Tuesday 20 March 2012

Long Day's Journey Into Night


I love going to see a play I know nothing about. I had heard of Eugene Neill's Long Day's Journey Into Night, but that was all. This production was on a very short national tour before it's London run (Bath, Nottingham, Glasgow) and I was lucky it took in Milton Keynes. The programme describes this as Neill's most autobiographical play, so when you learn his family was plagued by alcohol, drugs and death, you know this is not going to be a fun evening. But what a superb drama unfolds. O'Neill is credited with having "the gift of the gab", and this is indeed a very wordy play. The four family members talk long and fast about their lives. So again, not knowing the play, concentration is needed to take in their story.

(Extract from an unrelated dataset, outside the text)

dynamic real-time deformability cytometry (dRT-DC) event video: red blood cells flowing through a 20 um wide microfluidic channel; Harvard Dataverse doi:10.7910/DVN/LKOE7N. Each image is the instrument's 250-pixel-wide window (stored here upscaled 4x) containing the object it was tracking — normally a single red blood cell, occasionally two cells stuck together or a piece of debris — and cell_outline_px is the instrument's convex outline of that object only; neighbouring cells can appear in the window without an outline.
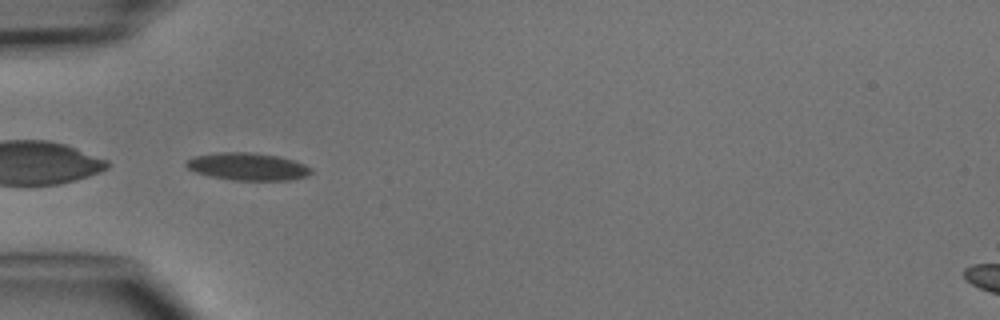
{"species": "common noctule bat (a hibernating species)", "species_latin": "Nyctalus noctula", "temperature_condition": "cold", "stored_images_in_passage": 7, "camera_frame_rate_fps": 3000, "um_per_image_px": 0.085, "animal": {"sex": "male", "body_mass_g": 15.6}, "frame": {"image": 1, "passage_image": 4, "time_ms": 3.667, "image_size_px": [1000, 320], "cell_outline_px": [[312, 172], [308, 176], [292, 180], [232, 180], [212, 176], [196, 172], [188, 168], [184, 164], [188, 160], [196, 156], [220, 152], [252, 152], [280, 156], [304, 164], [312, 168]], "centroid_in_image_um": [21.1, 14.16], "position_along_channel_um": 63.9, "area_um2": 19.94}}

A tremendous credit therefore goes to the director and all four actors for bringing the dialogue to life. David Suchet as the father James Tyrone (tyrannical?) is so good, you instantly forget that this actor played the role of Poirot on TV so many times. Laurie Metcalf, an original member of Chicago's 36 year old Steppenwolf Theatre, brings grace and fallibility to James' wife Mary, and the two boys played by Kyle Soller and Trevor White are also brilliant. There are actually some very funny moments. Isn't it strange how you can find yourself the only one laughing, as I did when, in a reference to Shakespeare who James repeatedly mentions, and on the appearance at the top of the stairs of the ghostlike Mary, son James exclaims "The Mad Scene. Enter Ophelia". Yes, they are all pretty nasty to each other a lot of the time.

One note about the terrific set. The seaside house reminded me of many we saw last year on Cape Cod. When the programme mentions O'Neill's collaboration with the Provincetown Players, we must have walked the same streets at the end of the peninsula as he did from 1916 onwards. This company gave him his New York debut in 1920 with Beyond the Horizon which won him the first of his four Pulitzer Prizes.